Consider the rough economics of a diner on the LSL. Staffing is around $160/hr (including taxes and benefits). The staff is on the clock for about 24 hours per run (allowing for delays). So that's $3800 in labor. The energy cost of pulling and powering the diner from NY to Chicago is about $1000. Then the staff have a couple of roomettes, do they not, so you have to look at the lost revenue for two roomettes from NYP-CHI which is something on the order of $600* (allowing for roomettes that go unsold and seasonal variation), plus a likely $50/night for hotel (If Amtrak is committing to 365 room-nights a year (double occupancy) with never more than 2 per night, just about any hotel in the Doublefairhampgardencourtrenaton bracket will happily rent the rooms at $50/night**) on the away leg. So that's $5450 or so in fixed costs for providing the sleeper.

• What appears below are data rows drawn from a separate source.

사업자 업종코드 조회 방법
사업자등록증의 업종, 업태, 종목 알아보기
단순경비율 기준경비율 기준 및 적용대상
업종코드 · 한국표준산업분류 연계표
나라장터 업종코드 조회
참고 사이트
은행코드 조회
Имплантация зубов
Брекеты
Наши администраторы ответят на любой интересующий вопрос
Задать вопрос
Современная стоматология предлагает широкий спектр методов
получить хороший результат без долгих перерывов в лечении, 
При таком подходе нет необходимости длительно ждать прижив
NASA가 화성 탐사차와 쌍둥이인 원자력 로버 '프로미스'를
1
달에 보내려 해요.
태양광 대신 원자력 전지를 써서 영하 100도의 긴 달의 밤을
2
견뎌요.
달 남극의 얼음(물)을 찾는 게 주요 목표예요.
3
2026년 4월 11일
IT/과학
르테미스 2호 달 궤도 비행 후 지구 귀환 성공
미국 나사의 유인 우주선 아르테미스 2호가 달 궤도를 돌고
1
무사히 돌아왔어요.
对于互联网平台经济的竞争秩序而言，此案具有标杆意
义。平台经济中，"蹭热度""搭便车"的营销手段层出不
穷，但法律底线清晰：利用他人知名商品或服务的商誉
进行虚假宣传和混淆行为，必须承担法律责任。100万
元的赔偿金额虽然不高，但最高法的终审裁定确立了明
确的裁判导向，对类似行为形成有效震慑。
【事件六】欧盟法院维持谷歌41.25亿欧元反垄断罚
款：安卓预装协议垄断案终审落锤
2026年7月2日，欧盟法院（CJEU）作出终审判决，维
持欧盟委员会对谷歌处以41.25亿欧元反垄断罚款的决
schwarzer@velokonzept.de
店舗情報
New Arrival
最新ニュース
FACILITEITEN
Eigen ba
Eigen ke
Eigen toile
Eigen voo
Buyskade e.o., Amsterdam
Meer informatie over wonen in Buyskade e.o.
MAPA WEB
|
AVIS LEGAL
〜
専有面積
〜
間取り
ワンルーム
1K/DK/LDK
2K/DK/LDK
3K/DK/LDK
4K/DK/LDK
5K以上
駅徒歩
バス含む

An LSL run has about 8 hours of diner service and maybe does about 30 meals/hour. $5450 over 240 is about $22 that each meal has to charge over and above what Amtrak paid for the food, whether it's a man, woman or child. An omelet+toast+juice (wholesale cost about $3) needs to be $25. Ditto for a kid's hot dog+chips+milk. A steak+mash+veg+wine+dessert (wholesale about $10) is a more reasonable $32 (still pricey compared to TGI Chilibees), but if you can't get $25 for breakfasts or kids meals, we're talking a break-even price of more like $45-50. But you could probably make the diner break even if you took $55 from every sleeper ticket for meals (losing some on 49 and making it up on 48), but that suddenly makes abolishing sleeper service on 48/49 look economically promising (of course, without the sleeper patronage, the diners would pretty soon follow the sleepers onto the scrapheap). Even best case, if you had the diner packed from open to close every meal, you'd have maybe 350 meals a run and be able to cut about $7 per meal, which takes you from outrageous*** menu prices to merely a little bit unreasonable. And of course, the foregoing costs-of-goods-sold assume zero spoilage/shrink.
TL;DR: There is no universe where the LSL as currently run can break even on a diner.
So that leaves open the question of whether the LSL can be run differently to have a more viable diner.
Consider for the moment if the LSL was rescheduled so that 48 and 49 were both day trains west of Buffalo, with 48 arriving around 10 at Buffalo and dropping the diner and 49 departing Buffalo about 5am with the diner. You'd eliminate nearly half of the labor (call it $1600 a trip). You'd save $500 in energy, offset by maybe $200 in switching at Buffalo (maybe that's the second life for the P* locomotives: HEP-equipped switchers and rescue locomotives in Buffalo). You'd no longer be giving up $600 a run in sleeper revenue to provide the staff a place to sleep on board. But there'd be no decrease in meal hours (you'd go from 1 breakfast and either lunch or dinner to 1 lunch and either breakfast or dinner), so this would cut the gross-profit-per-meal target to $8-$12 (350-240 meals per run), which effectively means take $7-10 off every meal, which might actually get some coach passengers to pony up and makes the sleeper->diner allocation go a lot further (though you would likely get more NYP-BUF sleeper tickets; since there would be no dining car for those, it would be unseemly to allocate for those pax).
Similar reasoning would apply to the Capitol Limited (with the rough midpoint being Pittsburgh), though it might make sense to switch the Cap to single-level with the opposite schedule as the LSL and route it via Harrisburg/Philadelphia/Baltimore while moving the Cardinal back to Superliners with a full Superdiner terminating in Washington and timed in Chicago to facilitate the western transfers (wild idea: daily through sleepers from the Builder/Zephyr/Chief with the Cardinal in the summer... brand it as The American: the ultimate land cruise in North America). The Cardinal is the most "western" of the NEC-Chicago trains, after all.
*: I'm including the coach fare, because the general impression I get is that sleeper pax will call an airline if the sleeper's not available rather than travel coach. Also note that this fare is based on the contemporary offering: if the NARP crowd are right that sleeper passengers writ large place a lot of value on the diner, then in the universe where 48/49 have diner service, this cost is more than I've pegged it.
**: The marginal cost for a hotel in that bracket to clean a room, check you in, feed 2 breakfasts, and check you out is less than $20 if they're not swiping a card. Speaking as a former Fairhampyard night auditor, if I had an available room, I was basically authorized by management to go as low as $70/night ($60 if it would mean a sell-out) to keep a late walkin from turning around.
***: I have seen articles musing about how wasteful Amtrak is, given that they charged like $9 a dozen years ago for a hamburger, so the high menu prices have their own toll on Amtrak's image.